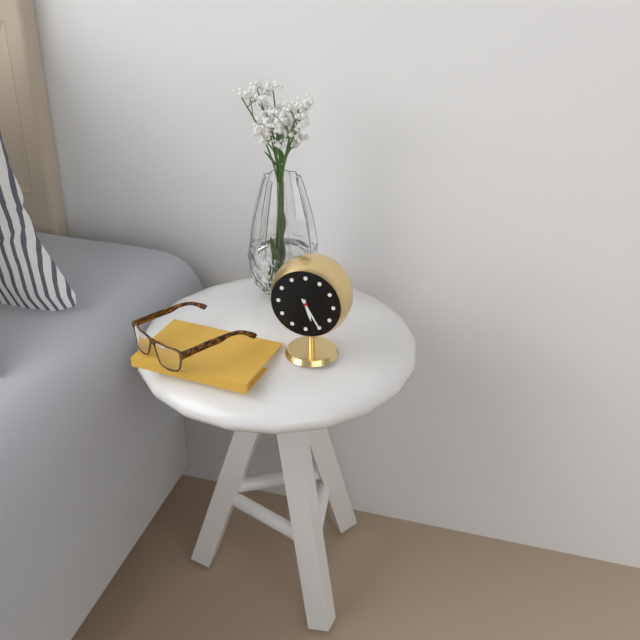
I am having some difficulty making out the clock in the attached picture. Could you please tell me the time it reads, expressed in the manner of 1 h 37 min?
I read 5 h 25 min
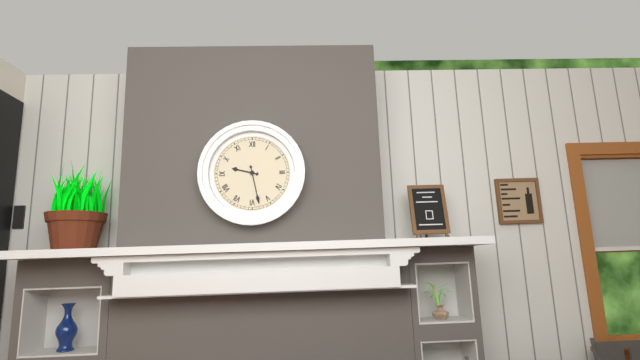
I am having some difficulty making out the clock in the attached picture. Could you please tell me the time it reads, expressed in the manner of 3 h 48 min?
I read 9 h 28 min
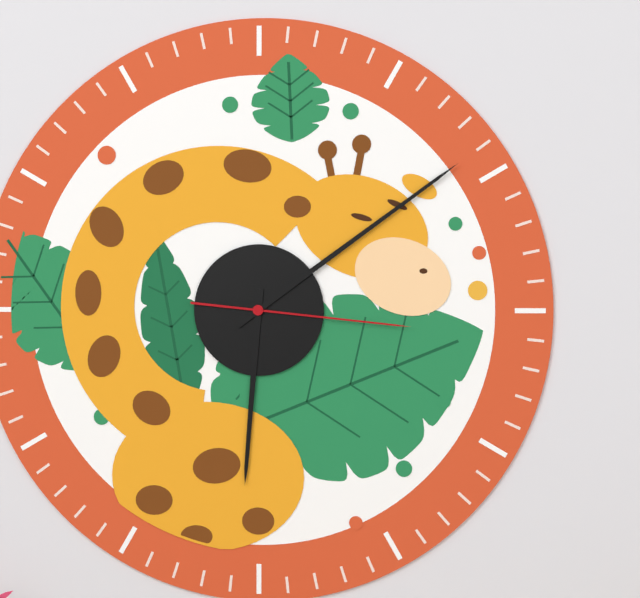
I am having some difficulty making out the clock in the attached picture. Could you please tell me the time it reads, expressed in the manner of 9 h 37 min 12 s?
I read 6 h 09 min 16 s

...

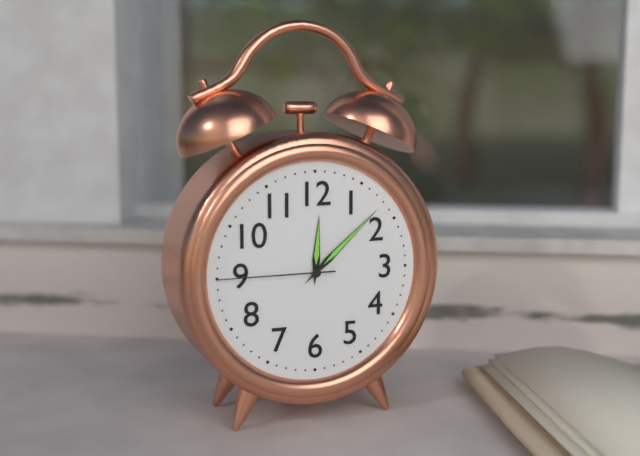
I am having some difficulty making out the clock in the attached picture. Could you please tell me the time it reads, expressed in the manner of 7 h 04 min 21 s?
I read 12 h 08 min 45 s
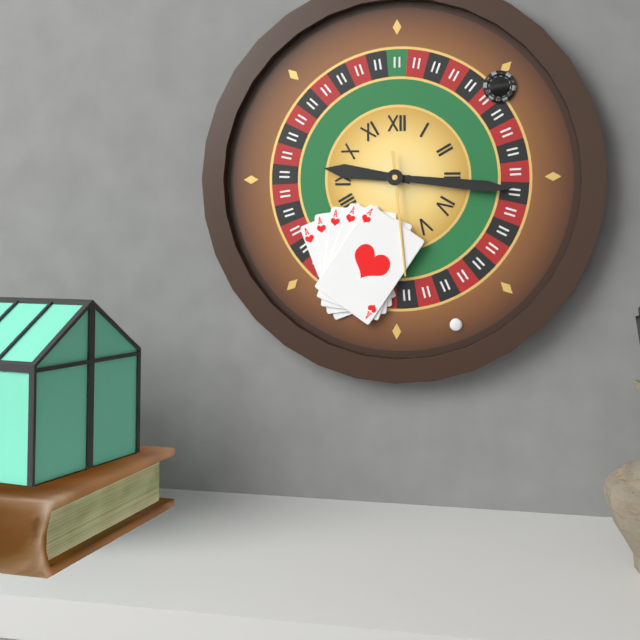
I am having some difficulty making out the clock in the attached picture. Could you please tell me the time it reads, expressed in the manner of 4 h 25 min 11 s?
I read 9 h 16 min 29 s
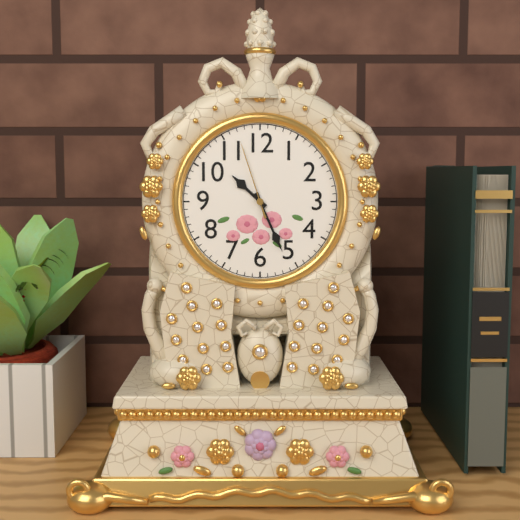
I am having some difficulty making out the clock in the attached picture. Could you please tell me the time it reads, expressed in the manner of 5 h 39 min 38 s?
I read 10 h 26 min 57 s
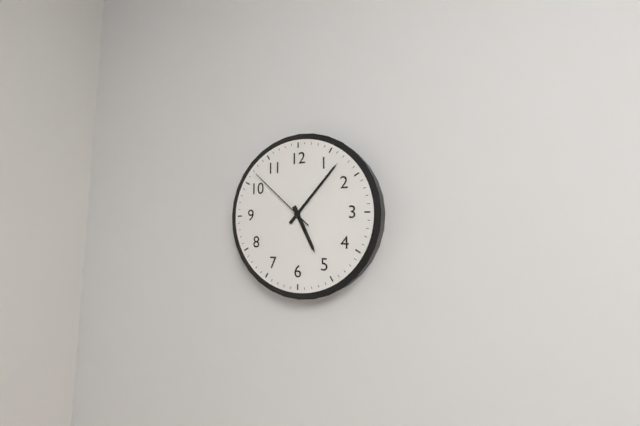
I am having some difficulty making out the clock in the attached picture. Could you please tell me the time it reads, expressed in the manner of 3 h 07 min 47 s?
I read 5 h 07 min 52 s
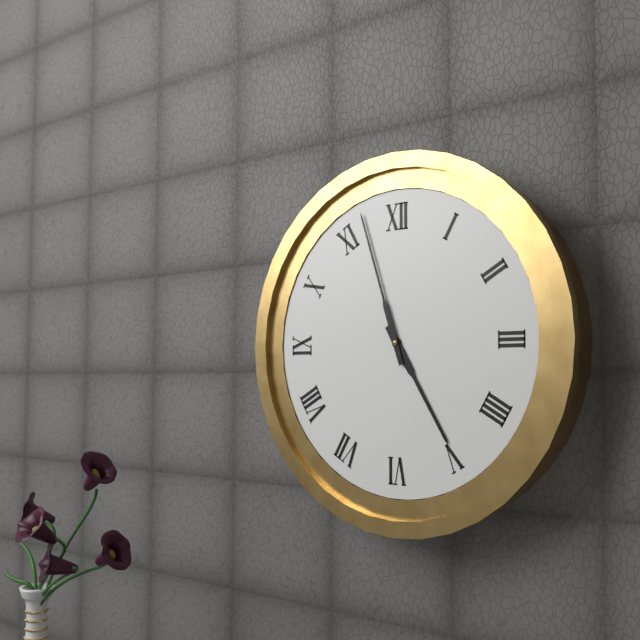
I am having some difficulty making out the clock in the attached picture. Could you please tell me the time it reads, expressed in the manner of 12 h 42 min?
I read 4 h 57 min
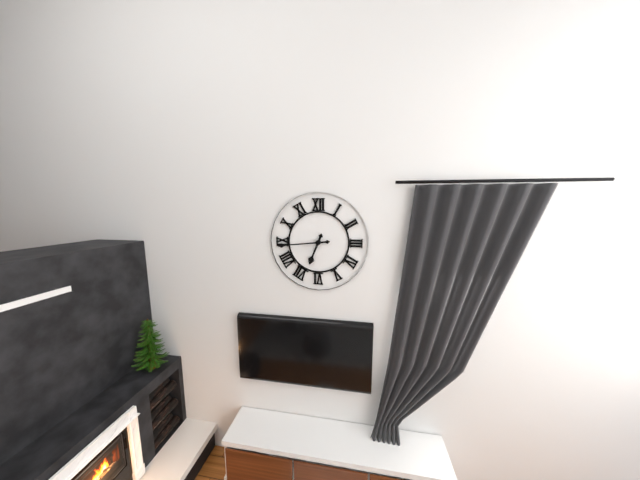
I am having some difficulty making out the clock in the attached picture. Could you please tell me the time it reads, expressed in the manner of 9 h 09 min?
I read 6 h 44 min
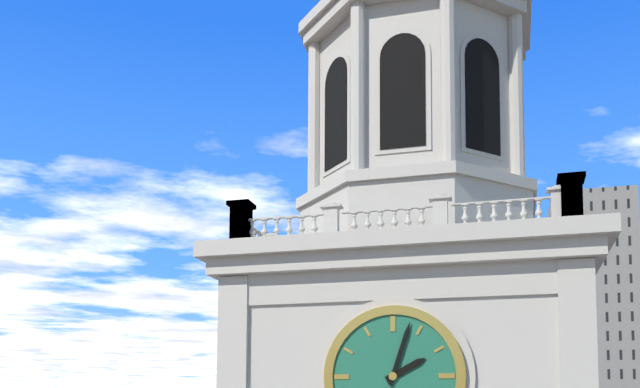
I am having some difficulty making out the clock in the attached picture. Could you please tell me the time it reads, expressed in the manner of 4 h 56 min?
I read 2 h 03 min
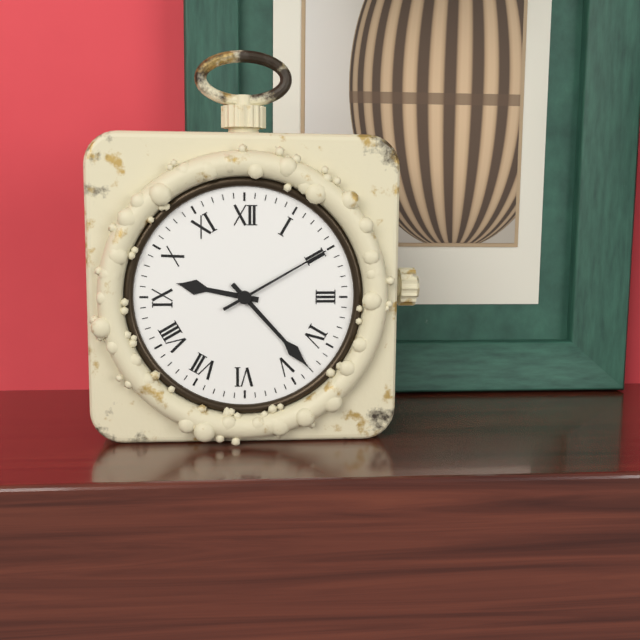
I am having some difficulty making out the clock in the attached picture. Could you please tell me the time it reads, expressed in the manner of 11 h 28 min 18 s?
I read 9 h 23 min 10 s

---

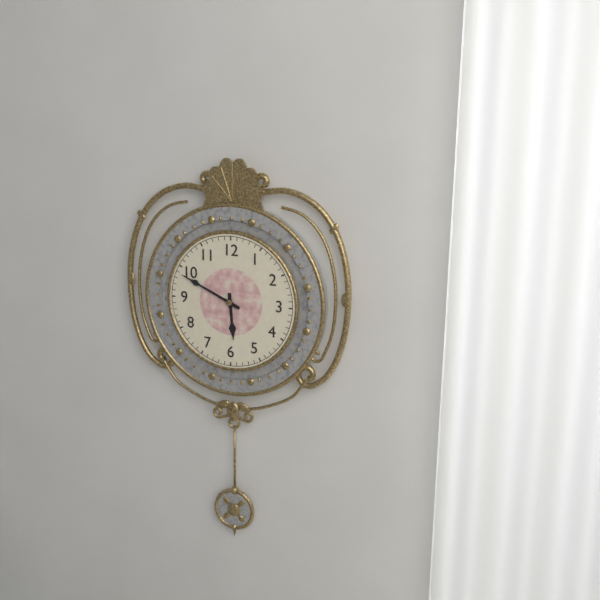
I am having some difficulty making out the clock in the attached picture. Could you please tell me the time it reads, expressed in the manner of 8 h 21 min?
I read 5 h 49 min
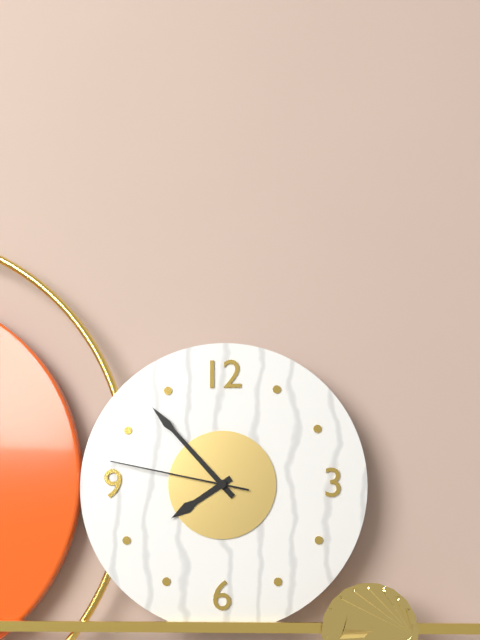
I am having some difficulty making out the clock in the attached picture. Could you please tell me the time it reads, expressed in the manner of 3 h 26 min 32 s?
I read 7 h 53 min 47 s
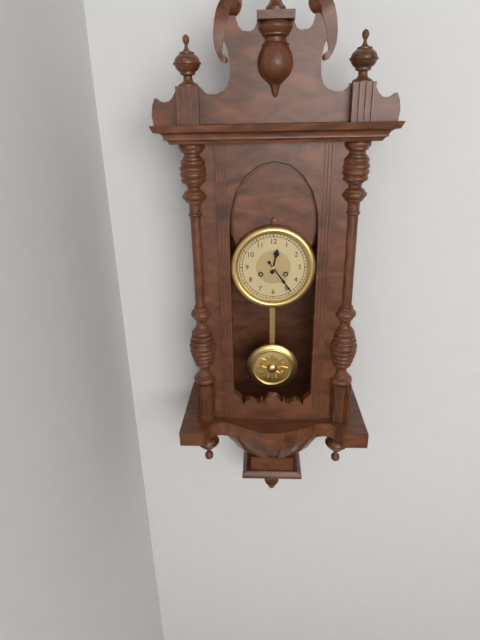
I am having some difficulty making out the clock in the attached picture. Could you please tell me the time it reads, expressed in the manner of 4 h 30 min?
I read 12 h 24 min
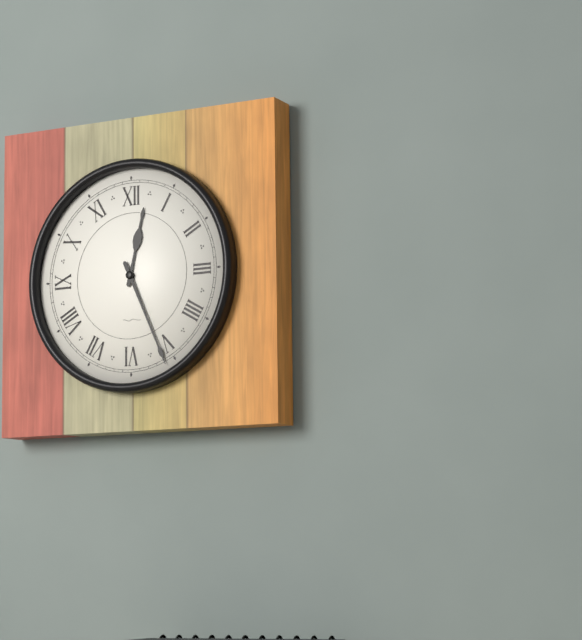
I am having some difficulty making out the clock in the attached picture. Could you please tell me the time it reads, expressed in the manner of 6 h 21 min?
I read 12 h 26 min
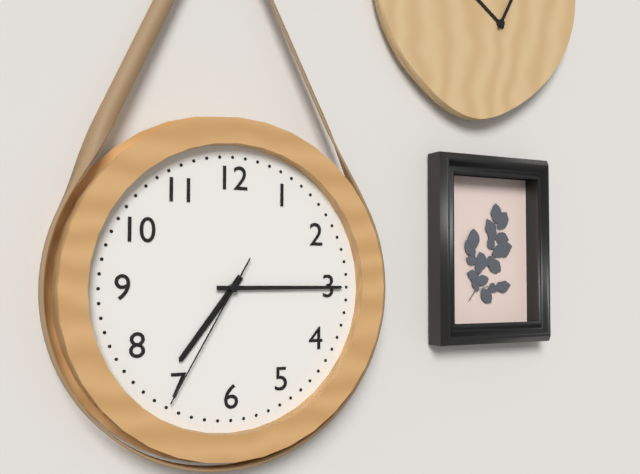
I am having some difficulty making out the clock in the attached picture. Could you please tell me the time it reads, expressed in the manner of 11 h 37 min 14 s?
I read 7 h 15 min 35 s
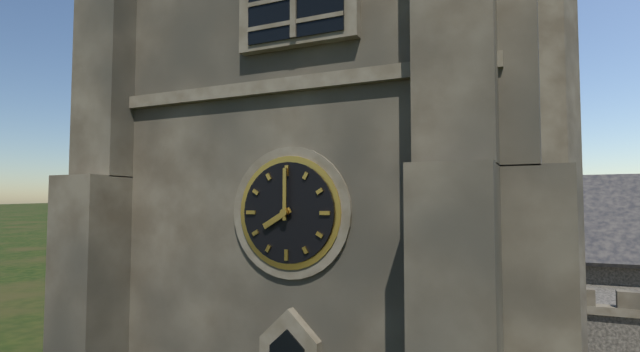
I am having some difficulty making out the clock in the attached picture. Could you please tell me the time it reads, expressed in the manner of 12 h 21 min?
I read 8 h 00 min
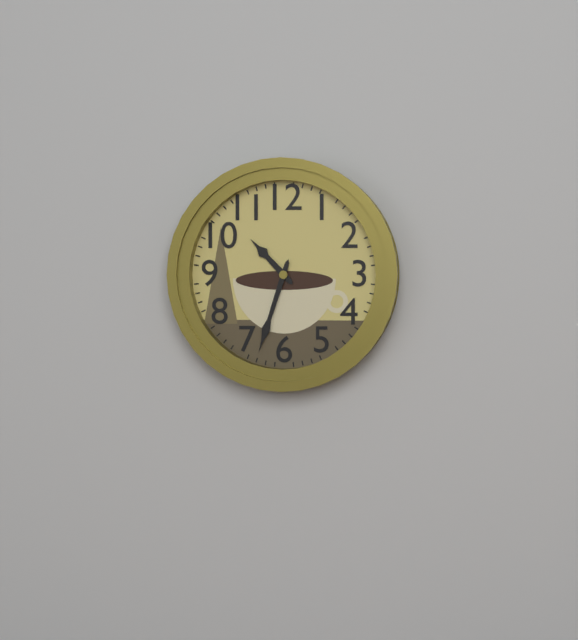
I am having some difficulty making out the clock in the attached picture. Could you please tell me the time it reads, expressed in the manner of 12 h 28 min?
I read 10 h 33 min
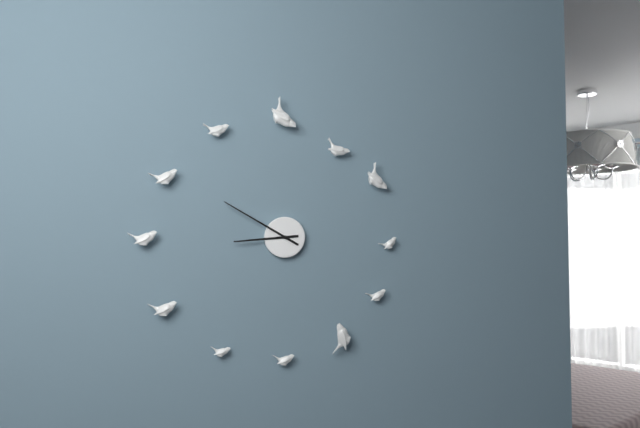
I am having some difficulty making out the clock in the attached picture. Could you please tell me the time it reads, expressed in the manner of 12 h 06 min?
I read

Requirement ▸ Rewrite the stretch of data from the line containing "1 h 37 min?" through the line containing "I read 5 h 25 min", replacing "difficulty" with "trouble" and leaving everything else unchanged. Give only those lines.

Task output ▸
I am having some trouble making out the clock in the attached picture. Could you please tell me the time it reads, expressed in the manner of 1 h 37 min?
I read 5 h 25 min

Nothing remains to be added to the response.